Once when they were clearing the bottom in a nameless cove near Khabarovsk, where there were warm mineral springs along the shore, he jumped from the boat and fell into a stream. He almost screamed from the horrible memories in his body! The water tasted just like that liquid, and the sensationless, warm gentleness seemed to conceal that ancient threat to dissolve, destroy, and extinguish consciousness. He moved ahead, and the cold ocean water sobered and calmed him. But the impression remained. By evening it had turned into a thought: “The experiment could be run in reverse.”
And, while healing from his former memories, he “caught” this one. His researcher's imagination was aflame. How enticing it would be to plan an experiment, to try to predict the enormous results that would bring great benefit! The underwater explosions seemed like a dull, gray waste. Now without fear, he played back everything that had happened to him, projected the variations of the experiment. And he could not remain there with the idea that Krivoshein had probably not thought of it yet. You couldn't come up with it by pure reason alone. You had to have lived through everything that he had.
But — the implacable logic of their work brought another idea forward in his mind: all right, so they would find a new way of processing a man with information. What would it give them? This thought was harder than the first. On the way from Vladivostok to Dneprovsk he turned to it often, and he still had not thought it all the way through.
Outside the window, the girders of a bridge reflected the clattering wheels of the train: they were crossing the Dnieper River. The man was distracted for a moment, watching a powerboat skim the water's surface down the river's current, and looking at the green slope of the right bank. The bridge ended and little houses, gardens, and hedges flashed by the window.
“It all boils down to the problem of how and with what information can man be perfected. All the other problems rest on this one. The system is a given: the human brain and the mechanisms for introducing information — the eyes, ears, nose, etc.

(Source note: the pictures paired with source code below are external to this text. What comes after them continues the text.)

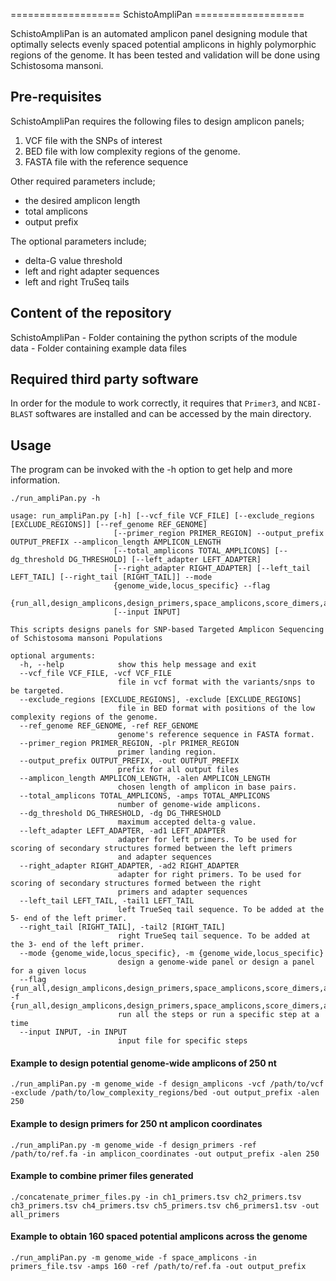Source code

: =================== SchistoAmpliPan ===================

SchistoAmpliPan is an automated amplicon panel designing module that optimally selects evenly spaced potential amplicons in highly polymorphic regions of the genome. It has been tested and validation will be done using Schistosoma mansoni.

## Pre-requisites
SchistoAmpliPan requires the following files to design amplicon panels;
1. VCF file with the SNPs of interest
2. BED file with low complexity regions of the genome.
3. FASTA file with the reference sequence

Other required parameters include;
- the desired amplicon length
- total amplicons 
- output prefix

The optional parameters include;
- delta-G value threshold
- left and right adapter sequences
- left and right TruSeq tails

## Content of the repository
SchistoAmpliPan - Folder containing the python scripts of the module  
data - Folder containing example data files

## Required third party software
In order for the module to work correctly, it requires that `Primer3`, and `NCBI-BLAST` softwares are installed and can be accessed by the main directory. 

## Usage

The program can be invoked with the -h option to get help and more information.
```
./run_ampliPan.py -h
```

```
usage: run_ampliPan.py [-h] [--vcf_file VCF_FILE] [--exclude_regions [EXCLUDE_REGIONS]] [--ref_genome REF_GENOME]
                       [--primer_region PRIMER_REGION] --output_prefix OUTPUT_PREFIX --amplicon_length AMPLICON_LENGTH
                       [--total_amplicons TOTAL_AMPLICONS] [--dg_threshold DG_THRESHOLD] [--left_adapter LEFT_ADAPTER]
                       [--right_adapter RIGHT_ADAPTER] [--left_tail LEFT_TAIL] [--right_tail [RIGHT_TAIL]] --mode
                       {genome_wide,locus_specific} --flag
                       {run_all,design_amplicons,design_primers,space_amplicons,score_dimers,adapter_comp,best_scoring,add_tails}
                       [--input INPUT]

This scripts designs panels for SNP-based Targeted Amplicon Sequencing of Schistosoma mansoni Populations

optional arguments:
  -h, --help            show this help message and exit
  --vcf_file VCF_FILE, -vcf VCF_FILE
                        file in vcf format with the variants/snps to be targeted.
  --exclude_regions [EXCLUDE_REGIONS], -exclude [EXCLUDE_REGIONS]
                        file in BED format with positions of the low complexity regions of the genome.
  --ref_genome REF_GENOME, -ref REF_GENOME
                        genome's reference sequence in FASTA format.
  --primer_region PRIMER_REGION, -plr PRIMER_REGION
                        primer landing region.
  --output_prefix OUTPUT_PREFIX, -out OUTPUT_PREFIX
                        prefix for all output files
  --amplicon_length AMPLICON_LENGTH, -alen AMPLICON_LENGTH
                        chosen length of amplicon in base pairs.
  --total_amplicons TOTAL_AMPLICONS, -amps TOTAL_AMPLICONS
                        number of genome-wide amplicons.
  --dg_threshold DG_THRESHOLD, -dg DG_THRESHOLD
                        maximum accepted delta-g value.
  --left_adapter LEFT_ADAPTER, -ad1 LEFT_ADAPTER
                        adapter for left primers. To be used for scoring of secondary structures formed between the left primers
                        and adapter sequences
  --right_adapter RIGHT_ADAPTER, -ad2 RIGHT_ADAPTER
                        adapter for right primers. To be used for scoring of secondary structures formed between the right
                        primers and adapter sequences
  --left_tail LEFT_TAIL, -tail1 LEFT_TAIL
                        left TrueSeq tail sequence. To be added at the 5- end of the left primer.
  --right_tail [RIGHT_TAIL], -tail2 [RIGHT_TAIL]
                        right TrueSeq tail sequence. To be added at the 3- end of the left primer.
  --mode {genome_wide,locus_specific}, -m {genome_wide,locus_specific}
                        design a genome-wide panel or design a panel for a given locus
  --flag {run_all,design_amplicons,design_primers,space_amplicons,score_dimers,adapter_comp,best_scoring,add_tails}, -f {run_all,design_amplicons,design_primers,space_amplicons,score_dimers,adapter_comp,best_scoring,add_tails}
                        run all the steps or run a specific step at a time
  --input INPUT, -in INPUT
                        input file for specific steps
```

#### Example to design potential genome-wide amplicons of 250 nt
```
./run_ampliPan.py -m genome_wide -f design_amplicons -vcf /path/to/vcf -exclude /path/to/low_complexity_regions/bed -out output_prefix -alen 250
```

#### Example to design primers for 250 nt amplicon coordinates 
```
./run_ampliPan.py -m genome_wide -f design_primers -ref /path/to/ref.fa -in amplicon_coordinates -out output_prefix -alen 250
```

#### Example to combine primer files generated
```
./concatenate_primer_files.py -in ch1_primers.tsv ch2_primers.tsv ch3_primers.tsv ch4_primers.tsv ch5_primers.tsv ch6_primers1.tsv -out all_primers
```

#### Example to obtain 160 spaced potential amplicons across the genome
```
./run_ampliPan.py -m genome_wide -f space_amplicons -in primers_file.tsv -amps 160 -ref /path/to/ref.fa -out output_prefix
```


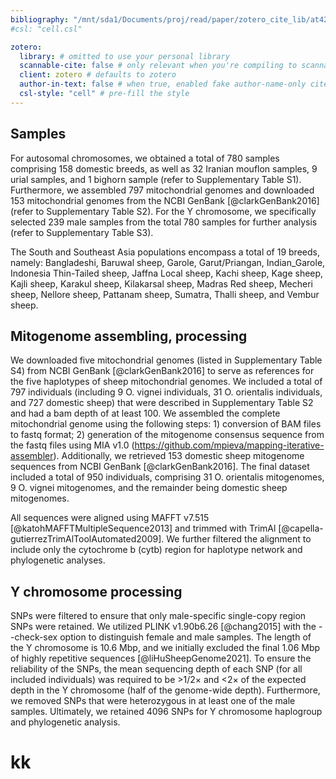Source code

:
 ```yaml
---
bibliography: "/mnt/sda1/Documents/proj/read/paper/zotero_cite_lib/at42_lib.yaml"
#csl: "cell.csl"

zotero:
  library: # omitted to use your personal library
  scannable-cite: false # only relevant when you're compiling to scannable-cite .odt
  client: zotero # defaults to zotero
  author-in-text: false # when true, enabled fake author-name-only cites by replacing it with the text of the last names of the authors
  csl-style: "cell" # pre-fill the style
---
```


## Samples
For autosomal chromosomes, we obtained a total of 780 samples comprising 158 domestic breeds, as well as 32 Iranian mouflon samples, 9 urial samples, and 1 bighorn sample (refer to Supplementary Table S1). Furthermore, we assembled 797 mitochondrial genomes and downloaded 153 mitochondrial genomes from the NCBI GenBank [@clarkGenBank2016] (refer to Supplementary Table S2). For the Y chromosome, we specifically selected 239 male samples from the total 780 samples for further analysis (refer to Supplementary Table S3).

The South and Southeast Asia populations encompass a total of 19 breeds, namely: Bangladeshi, Baruwal sheep, Garole, Garut/Priangan, Indian_Garole, Indonesia Thin-Tailed sheep, Jaffna Local sheep, Kachi sheep, Kage sheep, Kajli sheep, Karakul sheep, Kilakarsal sheep, Madras Red sheep, Mecheri sheep, Nellore sheep, Pattanam sheep, Sumatra, Thalli sheep, and Vembur sheep.

## Mitogenome assembling, processing
We downloaded five mitochondrial genomes (listed in Supplementary Table S4) from NCBI GenBank [@clarkGenBank2016] to serve as references for the five haplotypes of sheep mitochondrial genomes. We included a total of 797 individuals (including 9 O. vignei individuals, 31 O. orientalis individuals, and 727 domestic sheep) that were described in Supplementary Table S2 and had a bam depth of at least 100. We assembled the complete mitochondrial genome using the following steps: 1) conversion of BAM files to fastq format; 2) generation of the mitogenome consensus sequence from the fastq files using MIA v1.0 (https://github.com/mpieva/mapping-iterative-assembler). Additionally, we retrieved 153 domestic sheep mitogenome sequences from NCBI GenBank [@clarkGenBank2016]. The final dataset included a total of 950 individuals, comprising 31 O. orientalis mitogenomes, 9 O. vignei mitogenomes, and the remainder being domestic sheep mitogenomes.

All sequences were aligned using MAFFT v7.515 [@katohMAFFTMultipleSequence2013] and trimmed with TrimAl [@capella-gutierrezTrimAlToolAutomated2009]. We further filtered the alignment to include only the cytochrome b (cytb) region for haplotype network and phylogenetic analyses.

## Y chromosome processing
SNPs were filtered to ensure that only male-specific single-copy region SNPs were retained. We utilized PLINK v1.90b6.26 [@chang2015] with the --check-sex option to distinguish female and male samples. The length of the Y chromosome is 10.6 Mbp, and we initially excluded the final 1.06 Mbp of highly repetitive sequences [@liHuSheepGenome2021]. To ensure the reliability of the SNPs, the mean sequencing depth of each SNP (for all included individuals) was required to be >1/2× and <2× of the expected depth in the Y chromosome (half of the genome-wide depth). Furthermore, we removed SNPs that were heterozygous in at least one of the male samples. Ultimately, we retained 4096 SNPs for Y chromosome haplogroup and phylogenetic analysis.

# kk
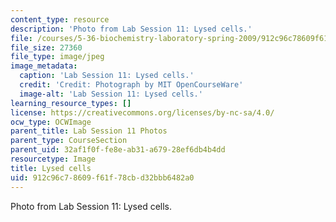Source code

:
 ```yaml
---
content_type: resource
description: 'Photo from Lab Session 11: Lysed cells.'
file: /courses/5-36-biochemistry-laboratory-spring-2009/912c96c78609f61f78cbd32bbb6482a0_Lab11_4.jpg
file_size: 27360
file_type: image/jpeg
image_metadata:
  caption: 'Lab Session 11: Lysed cells.'
  credit: 'Credit: Photograph by MIT OpenCourseWare'
  image-alt: 'Lab Session 11: Lysed cells.'
learning_resource_types: []
license: https://creativecommons.org/licenses/by-nc-sa/4.0/
ocw_type: OCWImage
parent_title: Lab Session 11 Photos
parent_type: CourseSection
parent_uid: 32af1f0f-fe8e-ab31-a679-28ef6db4b4dd
resourcetype: Image
title: Lysed cells
uid: 912c96c7-8609-f61f-78cb-d32bbb6482a0
---
```

Photo from Lab Session 11: Lysed cells.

Three streams of information feed the brain: daily life, science, and art. We must distinguish the most effective one in its action on man — and the most directed one. So that it would perfect him, ennoble him. The most effective is naturally the daily information: it is concrete and real, forming man's life experience. It's life itself; nothing else to it. I suppose that in reality it has a mutual relationship with man according to the laws of feedback: life affects man, but by his actions he affects life. But the action of daily life can be most varied: it can change man for the better or the worse. So, that can't be it.
“Let's look at scientific information. It is also real, and objective — but it's abstract. In essence, it's the universalized experience of the activity of humanity. That's why it's applicable in many life situations, and that's also why its effect on life is so great. And a reverse connection exists here with life, too, even though it is not an individual one for each and every person, but a general one: science solves life's problems, thus changing life — and a changed life sets new problems for science. But still, the action of science on life in general and on man in particular can be either positive or negative. There are many examples to support this. And there is another problem: science is hard for the average man to comprehend. Yes, it's hard. All right, if you think about the same thing all the time, sooner or later, you'll come up with the answer. The important thing is to think systematically.”